» **EXERCISE AIM**
The records below are to be reproduced word for word.

[Stored data]
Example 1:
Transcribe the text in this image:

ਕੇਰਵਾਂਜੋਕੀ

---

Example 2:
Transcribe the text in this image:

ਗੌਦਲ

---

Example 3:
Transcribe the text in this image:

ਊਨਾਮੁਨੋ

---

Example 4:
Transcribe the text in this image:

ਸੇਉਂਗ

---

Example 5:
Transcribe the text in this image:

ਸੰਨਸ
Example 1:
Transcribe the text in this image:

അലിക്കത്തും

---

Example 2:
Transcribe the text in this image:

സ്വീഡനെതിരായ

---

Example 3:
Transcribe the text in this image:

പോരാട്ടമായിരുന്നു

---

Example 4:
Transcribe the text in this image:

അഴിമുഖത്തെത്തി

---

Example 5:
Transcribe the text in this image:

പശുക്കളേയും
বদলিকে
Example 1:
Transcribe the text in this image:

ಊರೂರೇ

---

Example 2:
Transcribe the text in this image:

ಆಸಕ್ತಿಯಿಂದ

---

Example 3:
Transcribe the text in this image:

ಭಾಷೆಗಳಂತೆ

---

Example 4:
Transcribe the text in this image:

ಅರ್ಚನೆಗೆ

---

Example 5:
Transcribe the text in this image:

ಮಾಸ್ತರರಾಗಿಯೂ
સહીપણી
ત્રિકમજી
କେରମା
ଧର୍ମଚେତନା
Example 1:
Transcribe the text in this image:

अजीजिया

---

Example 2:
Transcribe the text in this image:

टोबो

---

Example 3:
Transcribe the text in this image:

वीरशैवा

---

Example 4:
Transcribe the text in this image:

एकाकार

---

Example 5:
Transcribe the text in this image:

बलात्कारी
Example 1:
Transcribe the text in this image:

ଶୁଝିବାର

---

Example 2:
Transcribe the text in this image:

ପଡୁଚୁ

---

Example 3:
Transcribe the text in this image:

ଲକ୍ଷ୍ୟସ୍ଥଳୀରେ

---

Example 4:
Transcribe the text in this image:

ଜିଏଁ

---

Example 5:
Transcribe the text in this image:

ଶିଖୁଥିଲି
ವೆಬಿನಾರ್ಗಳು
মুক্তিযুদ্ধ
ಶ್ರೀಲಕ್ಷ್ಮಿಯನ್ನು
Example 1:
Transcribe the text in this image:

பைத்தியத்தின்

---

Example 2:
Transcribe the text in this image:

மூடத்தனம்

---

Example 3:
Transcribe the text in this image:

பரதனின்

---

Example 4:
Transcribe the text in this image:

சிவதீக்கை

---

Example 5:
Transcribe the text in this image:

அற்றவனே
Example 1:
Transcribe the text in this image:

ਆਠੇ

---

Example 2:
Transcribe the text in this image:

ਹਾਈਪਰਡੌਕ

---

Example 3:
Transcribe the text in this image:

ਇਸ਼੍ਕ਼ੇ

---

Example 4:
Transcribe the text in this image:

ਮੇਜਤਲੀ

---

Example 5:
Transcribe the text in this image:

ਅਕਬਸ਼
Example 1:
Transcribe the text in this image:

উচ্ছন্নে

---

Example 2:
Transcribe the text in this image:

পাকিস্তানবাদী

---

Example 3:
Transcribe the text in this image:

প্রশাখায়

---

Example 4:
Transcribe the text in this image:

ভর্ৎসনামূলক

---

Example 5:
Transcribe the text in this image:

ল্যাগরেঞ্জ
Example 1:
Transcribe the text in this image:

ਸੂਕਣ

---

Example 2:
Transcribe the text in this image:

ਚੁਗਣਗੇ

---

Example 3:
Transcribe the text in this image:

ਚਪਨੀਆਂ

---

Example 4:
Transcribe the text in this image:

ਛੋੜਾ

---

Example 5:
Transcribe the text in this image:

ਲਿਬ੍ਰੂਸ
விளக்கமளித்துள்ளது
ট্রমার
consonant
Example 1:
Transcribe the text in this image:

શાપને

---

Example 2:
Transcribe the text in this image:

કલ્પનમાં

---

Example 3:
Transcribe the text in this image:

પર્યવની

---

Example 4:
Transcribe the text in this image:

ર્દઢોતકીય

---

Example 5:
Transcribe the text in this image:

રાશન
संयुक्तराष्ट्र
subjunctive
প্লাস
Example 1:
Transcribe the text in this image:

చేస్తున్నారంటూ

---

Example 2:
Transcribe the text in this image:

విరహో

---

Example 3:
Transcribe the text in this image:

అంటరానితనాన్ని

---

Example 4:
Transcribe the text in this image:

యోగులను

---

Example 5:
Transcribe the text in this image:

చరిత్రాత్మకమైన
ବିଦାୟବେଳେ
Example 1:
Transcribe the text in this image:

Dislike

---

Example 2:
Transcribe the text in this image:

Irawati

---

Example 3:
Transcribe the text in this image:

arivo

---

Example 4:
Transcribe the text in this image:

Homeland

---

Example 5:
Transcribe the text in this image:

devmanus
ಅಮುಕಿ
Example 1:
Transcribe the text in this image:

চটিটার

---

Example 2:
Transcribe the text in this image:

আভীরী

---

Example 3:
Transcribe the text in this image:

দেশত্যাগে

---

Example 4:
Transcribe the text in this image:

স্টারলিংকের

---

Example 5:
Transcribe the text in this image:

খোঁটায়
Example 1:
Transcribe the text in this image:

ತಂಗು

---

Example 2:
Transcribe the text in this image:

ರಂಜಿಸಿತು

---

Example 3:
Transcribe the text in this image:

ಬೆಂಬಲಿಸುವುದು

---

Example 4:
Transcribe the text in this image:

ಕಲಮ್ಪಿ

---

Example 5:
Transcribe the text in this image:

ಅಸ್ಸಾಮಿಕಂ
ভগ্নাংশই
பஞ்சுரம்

» **ANSWER AREA**
Example 1:
Transcribe the text in this image:

ਕੇਰਵਾਂਜੋਕੀ

---

Example 2:
Transcribe the text in this image:

ਗੌਦਲ

---

Example 3:
Transcribe the text in this image:

ਊਨਾਮੁਨੋ

---

Example 4:
Transcribe the text in this image:

ਸੇਉਂਗ

---

Example 5:
Transcribe the text in this image:

ਸੰਨਸ
Example 1:
Transcribe the text in this image:

അലിക്കത്തും

---

Example 2:
Transcribe the text in this image:

സ്വീഡനെതിരായ

---

Example 3:
Transcribe the text in this image:

പോരാട്ടമായിരുന്നു

---

Example 4:
Transcribe the text in this image:

അഴിമുഖത്തെത്തി

---

Example 5:
Transcribe the text in this image:

പശുക്കളേയും
বদলিকে
Example 1:
Transcribe the text in this image:

ಊರೂರೇ

---

Example 2:
Transcribe the text in this image:

ಆಸಕ್ತಿಯಿಂದ

---

Example 3:
Transcribe the text in this image:

ಭಾಷೆಗಳಂತೆ

---

Example 4:
Transcribe the text in this image:

ಅರ್ಚನೆಗೆ

---

Example 5:
Transcribe the text in this image:

ಮಾಸ್ತರರಾಗಿಯೂ
સહીપણી
ત્રિકમજી
କେରମା
ଧର୍ମଚେତନା
Example 1:
Transcribe the text in this image:

अजीजिया

---

Example 2:
Transcribe the text in this image:

टोबो

---

Example 3:
Transcribe the text in this image:

वीरशैवा

---

Example 4:
Transcribe the text in this image:

एकाकार

---

Example 5:
Transcribe the text in this image:

बलात्कारी
Example 1:
Transcribe the text in this image:

ଶୁଝିବାର

---

Example 2:
Transcribe the text in this image:

ପଡୁଚୁ

---

Example 3:
Transcribe the text in this image:

ଲକ୍ଷ୍ୟସ୍ଥଳୀରେ

---

Example 4:
Transcribe the text in this image:

ଜିଏଁ

---

Example 5:
Transcribe the text in this image:

ଶିଖୁଥିଲି
ವೆಬಿನಾರ್ಗಳು
মুক্তিযুদ্ধ
ಶ್ರೀಲಕ್ಷ್ಮಿಯನ್ನು
Example 1:
Transcribe the text in this image:

பைத்தியத்தின்

---

Example 2:
Transcribe the text in this image:

மூடத்தனம்

---

Example 3:
Transcribe the text in this image:

பரதனின்

---

Example 4:
Transcribe the text in this image:

சிவதீக்கை

---

Example 5:
Transcribe the text in this image:

அற்றவனே
Example 1:
Transcribe the text in this image:

ਆਠੇ

---

Example 2:
Transcribe the text in this image:

ਹਾਈਪਰਡੌਕ

---

Example 3:
Transcribe the text in this image:

ਇਸ਼੍ਕ਼ੇ

---

Example 4:
Transcribe the text in this image:

ਮੇਜਤਲੀ

---

Example 5:
Transcribe the text in this image:

ਅਕਬਸ਼
Example 1:
Transcribe the text in this image:

উচ্ছন্নে

---

Example 2:
Transcribe the text in this image:

পাকিস্তানবাদী

---

Example 3:
Transcribe the text in this image:

প্রশাখায়

---

Example 4:
Transcribe the text in this image:

ভর্ৎসনামূলক

---

Example 5:
Transcribe the text in this image:

ল্যাগরেঞ্জ
Example 1:
Transcribe the text in this image:

ਸੂਕਣ

---

Example 2:
Transcribe the text in this image:

ਚੁਗਣਗੇ

---

Example 3:
Transcribe the text in this image:

ਚਪਨੀਆਂ

---

Example 4:
Transcribe the text in this image:

ਛੋੜਾ

---

Example 5:
Transcribe the text in this image:

ਲਿਬ੍ਰੂਸ
விளக்கமளித்துள்ளது
ট্রমার
consonant
Example 1:
Transcribe the text in this image:

શાપને

---

Example 2:
Transcribe the text in this image:

કલ્પનમાં

---

Example 3:
Transcribe the text in this image:

પર્યવની

---

Example 4:
Transcribe the text in this image:

ર્દઢોતકીય

---

Example 5:
Transcribe the text in this image:

રાશન
संयुक्तराष्ट्र
subjunctive
প্লাস
Example 1:
Transcribe the text in this image:

చేస్తున్నారంటూ

---

Example 2:
Transcribe the text in this image:

విరహో

---

Example 3:
Transcribe the text in this image:

అంటరానితనాన్ని

---

Example 4:
Transcribe the text in this image:

యోగులను

---

Example 5:
Transcribe the text in this image:

చరిత్రాత్మకమైన
ବିଦାୟବେଳେ
Example 1:
Transcribe the text in this image:

Dislike

---

Example 2:
Transcribe the text in this image:

Irawati

---

Example 3:
Transcribe the text in this image:

arivo

---

Example 4:
Transcribe the text in this image:

Homeland

---

Example 5:
Transcribe the text in this image:

devmanus
ಅಮುಕಿ
Example 1:
Transcribe the text in this image:

চটিটার

---

Example 2:
Transcribe the text in this image:

আভীরী

---

Example 3:
Transcribe the text in this image:

দেশত্যাগে

---

Example 4:
Transcribe the text in this image:

স্টারলিংকের

---

Example 5:
Transcribe the text in this image:

খোঁটায়
Example 1:
Transcribe the text in this image:

ತಂಗು

---

Example 2:
Transcribe the text in this image:

ರಂಜಿಸಿತು

---

Example 3:
Transcribe the text in this image:

ಬೆಂಬಲಿಸುವುದು

---

Example 4:
Transcribe the text in this image:

ಕಲಮ್ಪಿ

---

Example 5:
Transcribe the text in this image:

ಅಸ್ಸಾಮಿಕಂ
ভগ্নাংশই
பஞ்சுரம்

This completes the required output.